Only idiots can rejoice in the disappearance of parties and only an irresponsible judiciary can rage against any form of political and even cultural organization, such as foundations. But the indisputable truth is that without parties, representative democracy simply does not exist. As the Americans say: "there is no America without democracy, there is no democracy without politics and there is no politics without parties" and this also applies to Italy. 

More controversial is the assessment of the Craxi government's economic policy. Here, curiously, Martelli, instead of underlining the positive results achieved in the fight against inflation and in the growth of the GDP (these are the years in which Italy overtook England), emphasizes two facts which, in his see, would have undermined Italy's chances of growing, namely: the divorce between the Treasury and the Bank of Italy (early 80s) and privatizations (early 90s). In his opinion, the former would have caused an explosion of the public debt, due to the interest expense to be paid, and the latter would have led to a de facto liquidation of the significant industrial assets of the State.

Frankly they seem to me two unfounded allegations. The divorce between the Treasury and the Bank of Italy was necessary to limit the bad habit of the governments of the time of financing current expenditure (especially that relating to welfare) by printing money rather than by raising taxes.
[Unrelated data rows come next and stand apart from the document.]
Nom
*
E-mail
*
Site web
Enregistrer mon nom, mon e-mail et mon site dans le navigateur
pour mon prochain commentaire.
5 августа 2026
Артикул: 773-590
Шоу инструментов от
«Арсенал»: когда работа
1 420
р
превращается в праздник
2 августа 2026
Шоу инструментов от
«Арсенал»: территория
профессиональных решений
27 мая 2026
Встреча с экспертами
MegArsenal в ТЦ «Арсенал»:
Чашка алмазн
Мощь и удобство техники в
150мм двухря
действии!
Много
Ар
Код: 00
The accumulation of debt up to today's 134% of GDP is due to a very large extent to the increase in current expenditure and the interest that the country had to pay on that debt. If the debt had been contracted to make productive public investments, those investments, albeit over time, would have paid off and the debt would not have grown.

The problem therefore is not whether to go into debt or not but for what to do it, and this is always true, whether there is a divorce or not. Even on privatisations, the judgment should be more calibrated. As much as it costs to admit it, it must be remembered that, beyond a nucleus of companies of excellence that needed to be safeguarded in every way, the public industrial heritage was overloaded with decayed enterprises and chronically at a loss. Companies that should have been restructured, restored or abandoned before the fateful 31 December 92, the opening date of the single European market.
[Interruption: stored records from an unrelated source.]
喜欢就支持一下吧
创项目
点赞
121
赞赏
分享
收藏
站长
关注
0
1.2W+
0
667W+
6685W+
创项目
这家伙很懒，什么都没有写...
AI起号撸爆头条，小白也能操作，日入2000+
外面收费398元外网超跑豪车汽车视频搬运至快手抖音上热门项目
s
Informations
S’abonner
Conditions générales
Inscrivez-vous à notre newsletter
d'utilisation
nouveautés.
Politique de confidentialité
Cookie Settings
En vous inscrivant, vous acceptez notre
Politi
We didn't do it and, consequently, we had to do it later, with water in our throats and paying a steep price (just remember the forced liquidation of Efim, the dismantling of Gepi, the sale or closure of the chemical plants of ENI and the iron and steel companies of IRI). Of course there have been mistakes. the most unforgivable of which was the privatization of Telecom (totally different from the opening to the market of Eni and Enel). But politics is responsible for all this and not the strong powers which, in this case, have little or nothing to do with it. 

In general, looking at that period and the way Craxi operated, one cannot fail to recognize his political stature and the ability to govern that Martelli rightly attributes to him. However, it would be right for the country as a whole to do so now, also because it would desperately need politicians of similar caliber today.